Why it Matters: The article I linked to above is not the actual source for the quote; it’s just a reasonable recounting of the story. The quote actually came from the opinion of the 7th Circuit Court of Appeals as authored by Judge Sykes. You should be able to access the entire opinion (64 pages by the 2-judge majority and the balance of the 154 pages filled by the dissent of Judge Rovner) by clicking here.
Maybe I’m just the legal geek on this page, but this is a fascinating opinion with far-reaching impact. It’s interesting, firstly, just because of some inside baseball you may not pick up on. In this opinion, the court really smacks the government’s lawyers. In addition to the quote above, the court reminds readers how often it gave them opportunity to address a particular issue, but they either refused or failed to answer. And, when the lawyers did answer, they must have been trying their lawyerly best to avoid the question. I picked up on that from the court’s statement on page 63, “That’s just an evasion . . .” Ouch.
But, I digress. The real reason this matters is that, for the first time, we have a court striking down the contraceptive mandate – that portion of Obamacare that requires every business that provides health insurance to likewise fund medications that could medically induce an abortion – for both the individual owner and the business itself. That is, this is the first court to connect both businessman and business, giving each the right to claim protection under the law as a, “person.”

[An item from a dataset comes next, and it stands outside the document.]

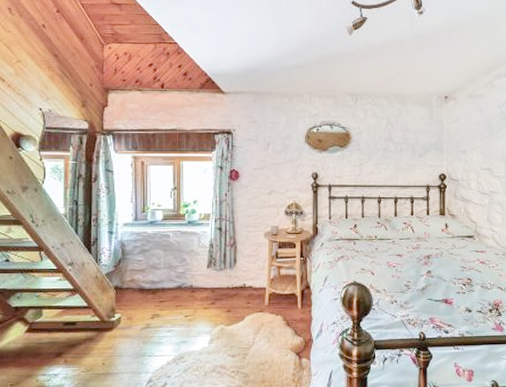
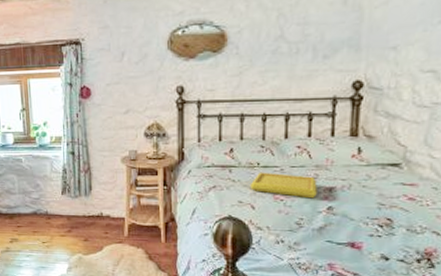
serving tray: none [370,243,419,265] -> present [249,172,317,199]

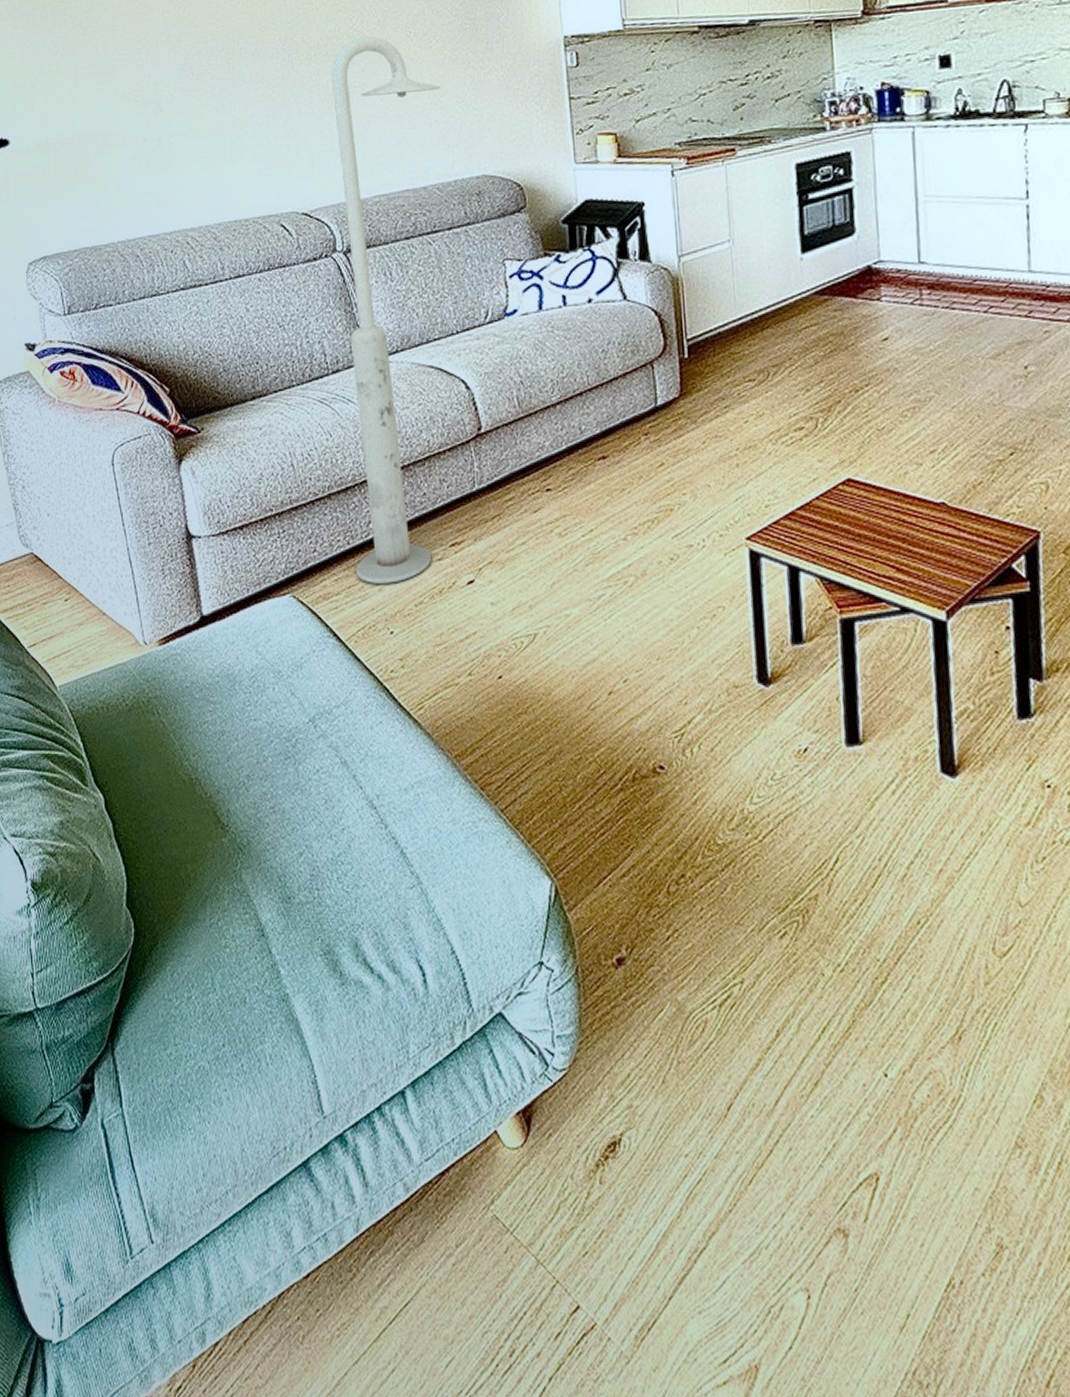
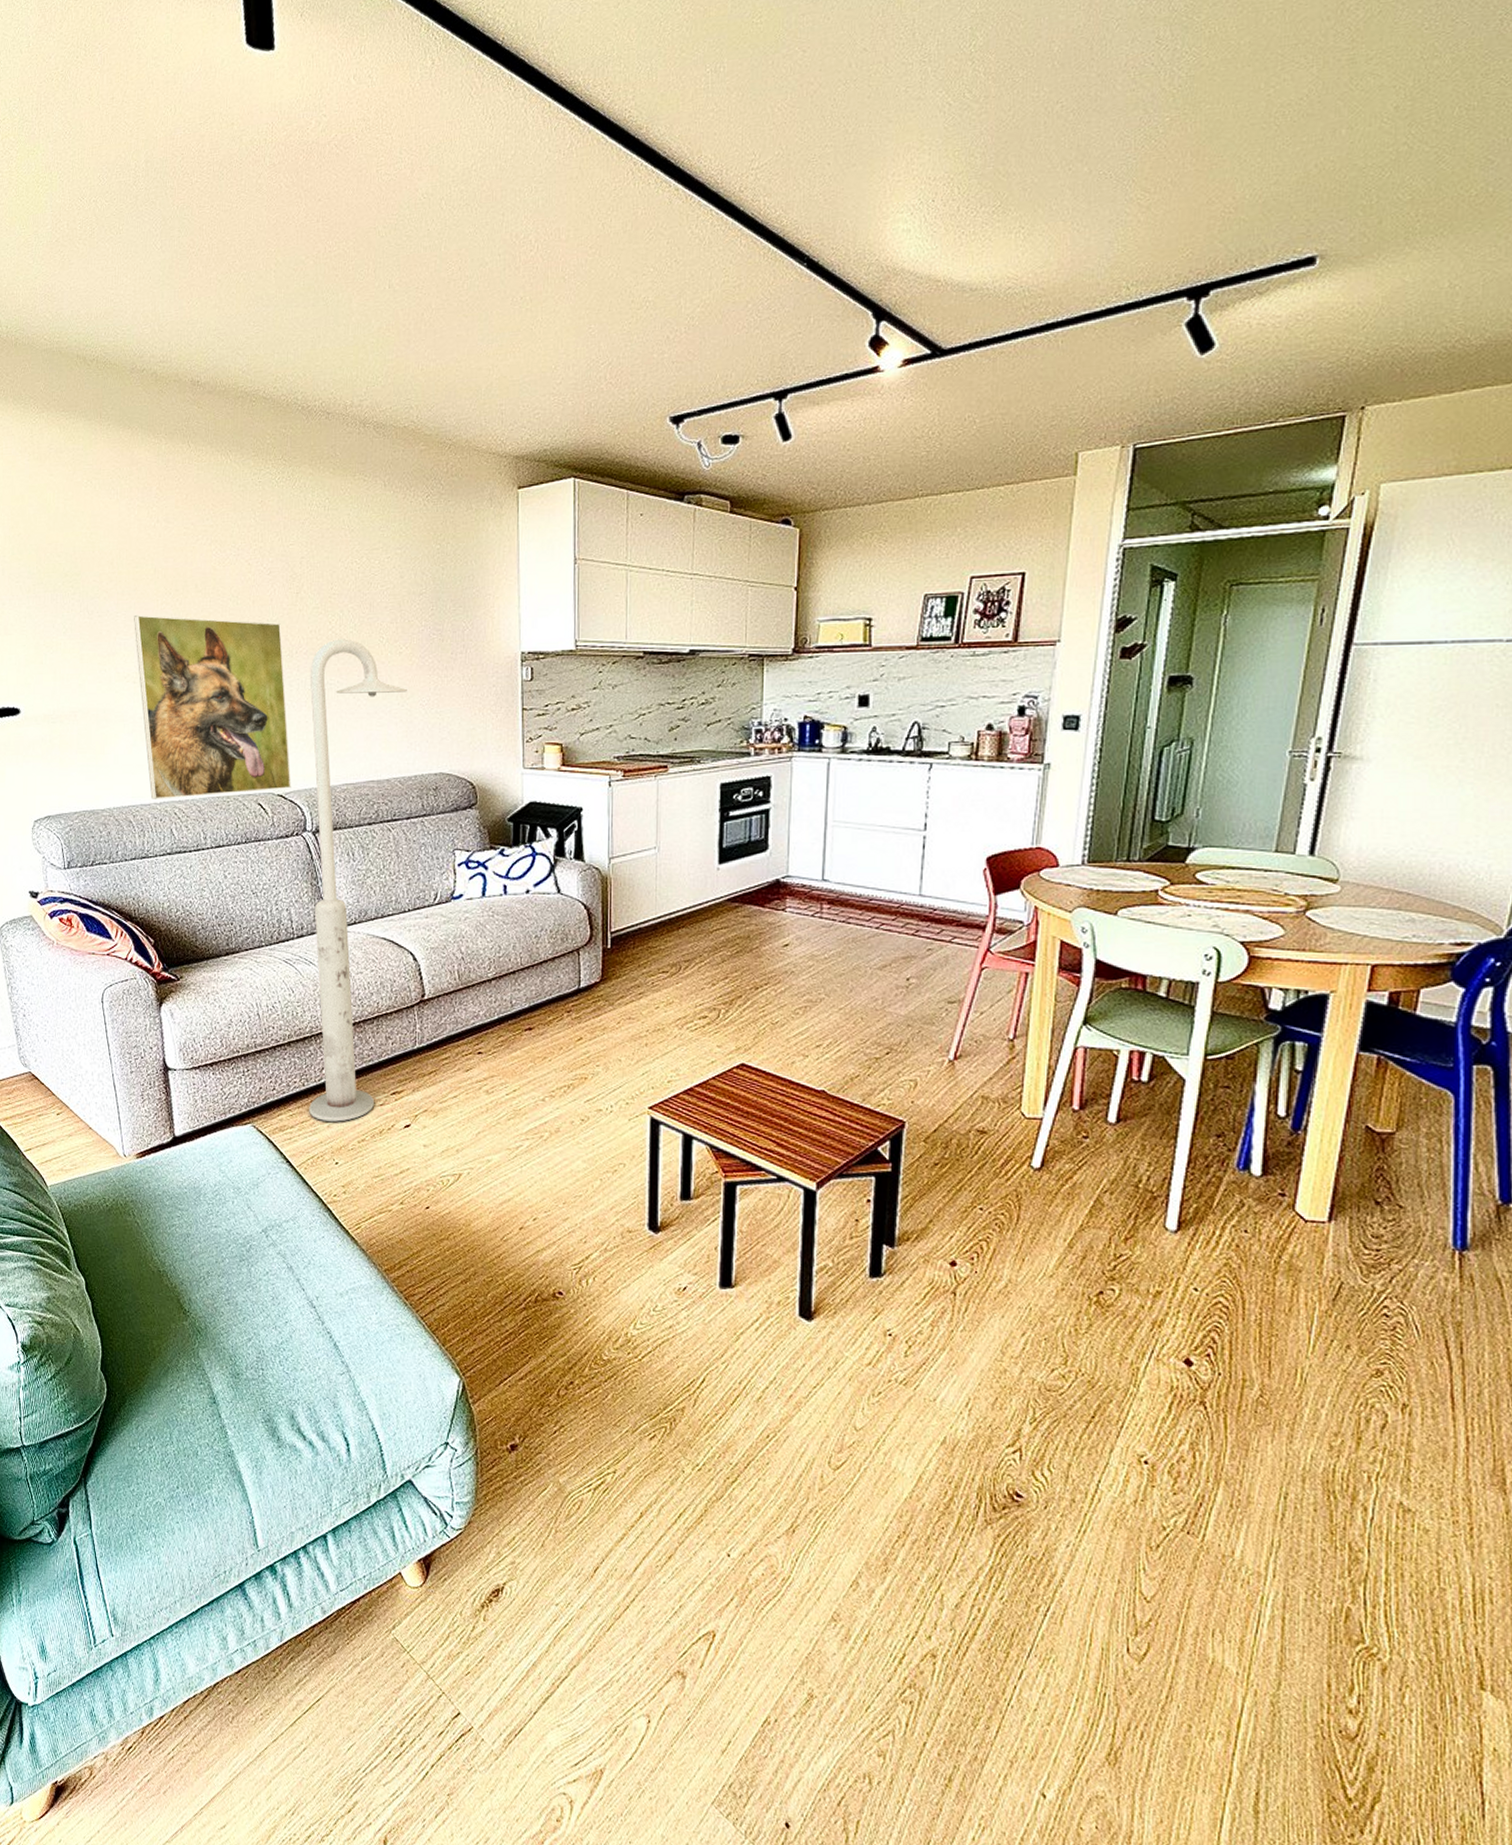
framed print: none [133,24,317,229] -> present [134,615,291,799]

This is important, since the government has repeatedly argued – and argues still – that corporations have no personhood. As such, they argue (I think wrongly) that the corporation can be made to act in ways in which the owner may find objectionable and immoral for him to personally act. In this opinion, the court has effectively a corporation is the alter-ego of the businessman that owns and operates it and, as such, has the right to not be compelled by its government to do that which it finds morally objectionable.
Maybe you’re not a business owner and so think this does not matter much to you. Think again. For one thing, you’re likely employed by a business or in some other manner find yourself connected to a business, if only as a patron of a business from time to time. These sorts of philosophical questions have a practical effect on your life.
But, beyond that, your church is likely a corporate form of some kind. Some are actually incorporated nonprofit corporations, others are merely “unincorporated associations” that have the same feel and function of a corporate entity. As such, if a “secular business” may be compelled to violate that which the owners of that business find morally egregious, then so to might your church. Certainly, that may be years in the future, but just because it may take time to get there does not negate the possibility.
This reminds us that often battles over gender (for that is the central front in the battle over the “contraceptive mandate”) often impact multiple levels of culture, including religious liberty.